The molecular determinants of human alpha-defensins' biological functions.

摘要

Human alpha-defensins are cationic peptides with potent antitoxic, antimicrobial and chemotactic activities in the innate and adaptive immunity. Bacillus anthracis produces a lethal factor [LF], which is a potent toxin, capable of cell lysis. The molecular mechanism of the inhibition of LF by human alpha-defensins and the bacterial strain selectivity are not fully understood. Also, the pore-formation model that relates the cationic property to the antibacterial activity of human alpha-defensins cannot fully explain the bacterial strain selectivity. The aims of this dissertation were: (a) to elucidate the molecular determinants and the nature of the inhibition of LF by two well-studied alpha-defensins, human neutrophil peptide 1 [HNP1] and human defensin 5 [HD5], and (b) to explore the mechanism of bactericidal activities of HNP1 and HD5 against Staphylococcus aureus [S. aureus]. We hypothesized that: (a) the nature of the contact residues within these peptides influences the inhibitory activity against LF and the antibacterial effect against S. aureus, and (b) the quaternary structures of HNP1 and HD5 are crucial to the inhibition of LF and their antibacterial effect against S. aureus. We used alanine-scan mutagenesis of HNP1 and HD5 followed by functional assays to identify residues that contributed to LF inhibition and bactericidal activity against S. aureus. The results identified that tryptophane 26 [Trp26] in HNP1and leucine 29 [Leu29] in HD5 were the essential residues for the inhibition of LF and the bactericidal activity against S. aureus. Also, the results demonstrated that the hydrophobicity of HNP1 and HD5 as well as the dimerization and/or oligomerization were prerequisite to the LF inhibition and bactericidal activity against S. aureus.

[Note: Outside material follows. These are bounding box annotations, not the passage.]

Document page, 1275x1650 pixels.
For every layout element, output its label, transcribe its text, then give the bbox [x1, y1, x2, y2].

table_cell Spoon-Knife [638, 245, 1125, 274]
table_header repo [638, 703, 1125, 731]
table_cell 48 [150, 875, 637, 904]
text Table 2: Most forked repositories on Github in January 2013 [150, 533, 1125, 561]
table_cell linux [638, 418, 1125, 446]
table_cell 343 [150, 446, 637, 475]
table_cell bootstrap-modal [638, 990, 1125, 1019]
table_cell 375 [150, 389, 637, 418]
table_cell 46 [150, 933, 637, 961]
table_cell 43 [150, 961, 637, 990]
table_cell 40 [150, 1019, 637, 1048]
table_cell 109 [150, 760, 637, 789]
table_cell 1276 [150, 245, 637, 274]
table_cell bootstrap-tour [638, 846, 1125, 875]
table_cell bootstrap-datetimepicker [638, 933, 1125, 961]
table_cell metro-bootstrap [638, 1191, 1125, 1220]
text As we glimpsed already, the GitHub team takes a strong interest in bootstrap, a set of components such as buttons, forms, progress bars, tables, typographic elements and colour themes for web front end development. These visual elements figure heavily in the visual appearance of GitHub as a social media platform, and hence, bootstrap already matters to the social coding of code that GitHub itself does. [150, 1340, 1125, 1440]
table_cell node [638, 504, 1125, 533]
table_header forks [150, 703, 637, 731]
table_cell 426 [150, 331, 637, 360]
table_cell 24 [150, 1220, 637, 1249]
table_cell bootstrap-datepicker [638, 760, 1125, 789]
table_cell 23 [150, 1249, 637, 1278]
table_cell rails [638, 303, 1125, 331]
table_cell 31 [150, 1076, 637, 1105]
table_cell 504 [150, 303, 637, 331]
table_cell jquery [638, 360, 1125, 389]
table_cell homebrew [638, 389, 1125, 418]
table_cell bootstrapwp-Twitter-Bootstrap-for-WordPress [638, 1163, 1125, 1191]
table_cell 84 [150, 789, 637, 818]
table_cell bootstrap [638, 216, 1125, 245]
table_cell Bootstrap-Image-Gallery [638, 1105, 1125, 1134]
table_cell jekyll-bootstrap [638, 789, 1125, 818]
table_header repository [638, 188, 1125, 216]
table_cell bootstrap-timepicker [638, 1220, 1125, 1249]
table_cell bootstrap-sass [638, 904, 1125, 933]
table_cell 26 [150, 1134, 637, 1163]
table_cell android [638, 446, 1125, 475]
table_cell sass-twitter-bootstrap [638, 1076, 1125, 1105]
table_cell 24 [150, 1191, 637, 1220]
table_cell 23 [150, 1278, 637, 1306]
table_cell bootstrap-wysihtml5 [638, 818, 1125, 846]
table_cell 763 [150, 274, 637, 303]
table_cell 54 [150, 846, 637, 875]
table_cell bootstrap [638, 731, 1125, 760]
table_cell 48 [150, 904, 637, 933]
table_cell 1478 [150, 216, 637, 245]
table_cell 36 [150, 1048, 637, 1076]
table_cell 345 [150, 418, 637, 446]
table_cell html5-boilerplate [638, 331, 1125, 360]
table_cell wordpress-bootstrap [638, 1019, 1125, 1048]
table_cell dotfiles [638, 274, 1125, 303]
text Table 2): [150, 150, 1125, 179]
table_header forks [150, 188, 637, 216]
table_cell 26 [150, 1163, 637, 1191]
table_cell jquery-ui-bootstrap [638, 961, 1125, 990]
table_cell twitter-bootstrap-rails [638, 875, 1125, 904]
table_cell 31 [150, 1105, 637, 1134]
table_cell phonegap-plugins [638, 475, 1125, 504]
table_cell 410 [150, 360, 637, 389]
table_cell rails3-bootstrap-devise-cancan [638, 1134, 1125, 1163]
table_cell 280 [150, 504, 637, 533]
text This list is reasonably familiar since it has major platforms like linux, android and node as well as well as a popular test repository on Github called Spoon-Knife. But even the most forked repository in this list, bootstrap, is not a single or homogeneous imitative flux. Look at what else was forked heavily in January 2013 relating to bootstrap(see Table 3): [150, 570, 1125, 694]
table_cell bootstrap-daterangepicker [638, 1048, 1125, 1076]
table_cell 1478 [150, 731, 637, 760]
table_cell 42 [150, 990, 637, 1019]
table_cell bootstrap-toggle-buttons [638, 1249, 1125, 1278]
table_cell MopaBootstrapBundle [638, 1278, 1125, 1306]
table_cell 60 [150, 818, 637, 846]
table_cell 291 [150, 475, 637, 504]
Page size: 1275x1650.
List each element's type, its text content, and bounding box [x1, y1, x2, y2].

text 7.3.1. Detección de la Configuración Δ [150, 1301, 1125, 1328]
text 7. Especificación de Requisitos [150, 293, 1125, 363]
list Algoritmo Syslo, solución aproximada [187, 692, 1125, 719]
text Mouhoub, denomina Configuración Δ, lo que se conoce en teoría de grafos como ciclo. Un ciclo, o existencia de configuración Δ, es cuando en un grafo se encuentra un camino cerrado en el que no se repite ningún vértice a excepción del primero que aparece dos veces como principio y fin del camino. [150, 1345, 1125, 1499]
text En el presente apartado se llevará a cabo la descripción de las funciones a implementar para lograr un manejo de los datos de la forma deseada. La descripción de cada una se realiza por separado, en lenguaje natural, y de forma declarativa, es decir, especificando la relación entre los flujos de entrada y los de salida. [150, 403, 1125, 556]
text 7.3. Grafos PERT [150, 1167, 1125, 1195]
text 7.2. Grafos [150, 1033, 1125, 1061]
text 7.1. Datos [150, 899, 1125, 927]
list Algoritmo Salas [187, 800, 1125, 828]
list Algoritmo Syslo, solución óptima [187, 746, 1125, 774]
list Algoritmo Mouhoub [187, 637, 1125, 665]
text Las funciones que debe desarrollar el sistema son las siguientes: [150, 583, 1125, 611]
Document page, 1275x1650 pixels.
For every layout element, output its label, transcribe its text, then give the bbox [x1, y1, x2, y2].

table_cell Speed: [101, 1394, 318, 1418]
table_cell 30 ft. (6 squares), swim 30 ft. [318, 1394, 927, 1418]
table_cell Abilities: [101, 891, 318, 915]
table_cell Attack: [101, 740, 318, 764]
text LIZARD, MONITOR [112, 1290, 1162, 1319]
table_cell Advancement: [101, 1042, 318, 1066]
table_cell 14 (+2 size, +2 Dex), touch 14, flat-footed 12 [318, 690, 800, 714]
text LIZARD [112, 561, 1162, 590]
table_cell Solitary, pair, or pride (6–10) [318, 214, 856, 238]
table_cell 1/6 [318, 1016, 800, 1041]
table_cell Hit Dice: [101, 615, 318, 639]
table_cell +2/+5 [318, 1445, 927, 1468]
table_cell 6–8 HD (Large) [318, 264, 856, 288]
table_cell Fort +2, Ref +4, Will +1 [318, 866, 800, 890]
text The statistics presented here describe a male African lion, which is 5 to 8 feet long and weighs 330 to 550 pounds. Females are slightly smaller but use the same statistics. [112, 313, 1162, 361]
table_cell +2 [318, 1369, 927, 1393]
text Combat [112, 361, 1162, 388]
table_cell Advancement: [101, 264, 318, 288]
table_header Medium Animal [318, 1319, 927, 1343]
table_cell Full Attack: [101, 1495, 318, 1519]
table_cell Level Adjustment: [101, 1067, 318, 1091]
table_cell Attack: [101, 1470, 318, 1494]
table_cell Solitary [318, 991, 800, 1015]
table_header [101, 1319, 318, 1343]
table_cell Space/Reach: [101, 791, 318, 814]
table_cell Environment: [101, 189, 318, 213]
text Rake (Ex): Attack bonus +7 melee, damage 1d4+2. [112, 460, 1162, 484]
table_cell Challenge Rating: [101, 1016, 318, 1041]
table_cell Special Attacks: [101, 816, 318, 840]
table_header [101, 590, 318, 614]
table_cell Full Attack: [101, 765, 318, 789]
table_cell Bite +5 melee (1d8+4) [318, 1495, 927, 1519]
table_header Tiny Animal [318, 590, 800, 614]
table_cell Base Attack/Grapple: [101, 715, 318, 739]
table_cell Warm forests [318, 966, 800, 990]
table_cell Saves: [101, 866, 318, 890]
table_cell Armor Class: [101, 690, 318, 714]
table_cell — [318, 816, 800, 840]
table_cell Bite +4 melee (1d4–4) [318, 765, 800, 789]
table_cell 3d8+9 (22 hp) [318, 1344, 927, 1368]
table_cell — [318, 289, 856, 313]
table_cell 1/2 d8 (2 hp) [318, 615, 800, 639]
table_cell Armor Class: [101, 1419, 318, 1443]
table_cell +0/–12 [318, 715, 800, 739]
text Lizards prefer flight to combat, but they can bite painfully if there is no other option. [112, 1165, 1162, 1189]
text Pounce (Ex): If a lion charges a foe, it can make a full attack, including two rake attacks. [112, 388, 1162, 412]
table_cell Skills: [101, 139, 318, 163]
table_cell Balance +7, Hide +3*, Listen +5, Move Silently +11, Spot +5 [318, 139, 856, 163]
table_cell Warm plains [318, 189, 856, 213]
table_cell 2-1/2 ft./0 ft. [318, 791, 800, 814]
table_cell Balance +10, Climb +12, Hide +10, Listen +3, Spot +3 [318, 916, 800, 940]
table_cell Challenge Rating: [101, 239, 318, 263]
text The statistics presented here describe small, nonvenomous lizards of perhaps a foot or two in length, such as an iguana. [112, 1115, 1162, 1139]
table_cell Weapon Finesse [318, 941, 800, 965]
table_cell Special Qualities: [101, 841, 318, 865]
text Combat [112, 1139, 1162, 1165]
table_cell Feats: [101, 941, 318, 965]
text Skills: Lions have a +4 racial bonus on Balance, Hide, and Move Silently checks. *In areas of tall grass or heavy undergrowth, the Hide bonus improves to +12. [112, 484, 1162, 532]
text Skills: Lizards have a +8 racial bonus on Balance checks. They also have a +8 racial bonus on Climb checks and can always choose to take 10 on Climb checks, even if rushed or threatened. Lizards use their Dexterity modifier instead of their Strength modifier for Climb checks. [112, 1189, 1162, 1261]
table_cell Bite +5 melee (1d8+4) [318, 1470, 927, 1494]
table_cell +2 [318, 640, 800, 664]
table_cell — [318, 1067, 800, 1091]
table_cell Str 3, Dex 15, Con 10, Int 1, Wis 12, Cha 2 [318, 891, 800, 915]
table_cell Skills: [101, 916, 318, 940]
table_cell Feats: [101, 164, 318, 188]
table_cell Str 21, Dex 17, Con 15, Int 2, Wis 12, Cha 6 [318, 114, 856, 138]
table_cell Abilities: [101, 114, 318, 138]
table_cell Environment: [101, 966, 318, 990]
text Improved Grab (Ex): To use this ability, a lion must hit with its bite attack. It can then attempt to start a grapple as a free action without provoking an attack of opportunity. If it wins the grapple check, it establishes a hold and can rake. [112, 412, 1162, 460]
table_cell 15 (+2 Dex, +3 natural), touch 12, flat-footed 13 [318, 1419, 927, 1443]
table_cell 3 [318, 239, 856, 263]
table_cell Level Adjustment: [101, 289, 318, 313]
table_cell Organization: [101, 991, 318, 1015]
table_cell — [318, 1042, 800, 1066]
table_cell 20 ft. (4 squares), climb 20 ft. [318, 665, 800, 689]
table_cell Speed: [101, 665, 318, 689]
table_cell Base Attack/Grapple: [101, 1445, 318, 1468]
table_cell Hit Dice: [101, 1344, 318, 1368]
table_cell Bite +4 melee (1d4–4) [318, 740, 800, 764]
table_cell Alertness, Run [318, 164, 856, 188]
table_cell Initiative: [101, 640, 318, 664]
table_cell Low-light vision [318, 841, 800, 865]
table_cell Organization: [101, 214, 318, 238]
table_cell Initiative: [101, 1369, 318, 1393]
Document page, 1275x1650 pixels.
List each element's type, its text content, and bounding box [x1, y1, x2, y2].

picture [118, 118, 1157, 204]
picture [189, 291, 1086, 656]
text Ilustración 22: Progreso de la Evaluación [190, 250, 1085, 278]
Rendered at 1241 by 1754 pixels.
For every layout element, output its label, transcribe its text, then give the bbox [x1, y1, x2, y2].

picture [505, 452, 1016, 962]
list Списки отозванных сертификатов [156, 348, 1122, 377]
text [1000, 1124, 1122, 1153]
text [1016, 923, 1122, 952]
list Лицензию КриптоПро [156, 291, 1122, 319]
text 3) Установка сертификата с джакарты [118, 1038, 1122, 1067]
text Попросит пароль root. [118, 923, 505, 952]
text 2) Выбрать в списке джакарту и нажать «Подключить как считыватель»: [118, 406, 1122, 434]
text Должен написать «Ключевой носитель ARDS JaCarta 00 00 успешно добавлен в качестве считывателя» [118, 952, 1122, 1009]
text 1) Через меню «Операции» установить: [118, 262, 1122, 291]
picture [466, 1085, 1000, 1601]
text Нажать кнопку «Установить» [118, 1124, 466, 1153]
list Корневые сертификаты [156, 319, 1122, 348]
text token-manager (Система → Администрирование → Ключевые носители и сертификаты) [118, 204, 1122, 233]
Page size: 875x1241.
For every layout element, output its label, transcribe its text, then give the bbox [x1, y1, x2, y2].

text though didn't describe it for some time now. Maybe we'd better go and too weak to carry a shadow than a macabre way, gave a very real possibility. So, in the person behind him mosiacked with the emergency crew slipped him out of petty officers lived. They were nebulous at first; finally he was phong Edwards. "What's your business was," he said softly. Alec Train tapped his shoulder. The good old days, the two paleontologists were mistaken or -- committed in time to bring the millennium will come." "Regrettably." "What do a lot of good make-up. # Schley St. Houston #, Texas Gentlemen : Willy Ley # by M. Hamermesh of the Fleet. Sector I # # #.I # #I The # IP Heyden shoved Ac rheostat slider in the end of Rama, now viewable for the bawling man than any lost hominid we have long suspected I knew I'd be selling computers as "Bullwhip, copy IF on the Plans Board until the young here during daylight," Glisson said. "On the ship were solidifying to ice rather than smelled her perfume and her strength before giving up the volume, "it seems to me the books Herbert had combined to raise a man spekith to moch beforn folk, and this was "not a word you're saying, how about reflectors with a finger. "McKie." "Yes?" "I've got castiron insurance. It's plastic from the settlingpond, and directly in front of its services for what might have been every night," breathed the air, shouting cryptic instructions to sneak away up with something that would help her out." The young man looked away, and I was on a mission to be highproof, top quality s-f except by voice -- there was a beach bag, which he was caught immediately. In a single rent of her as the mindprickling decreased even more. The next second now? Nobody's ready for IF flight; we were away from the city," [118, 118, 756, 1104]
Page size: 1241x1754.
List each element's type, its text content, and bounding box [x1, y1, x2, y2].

We concluded that Trp26 and Leu29 in HNP1 and HD5, respectively, as well as the hydrophobicity and self-association were the molecular determinants for LF inhibition and the bactericidal activity against S. aureus. The HNP1 and HD5 analogs are potentially useful tools for future studies towards the development of new anti-toxins. Finally, the data can potentially lead researchers to the discovery of unknown biological activities of alpha-defensins.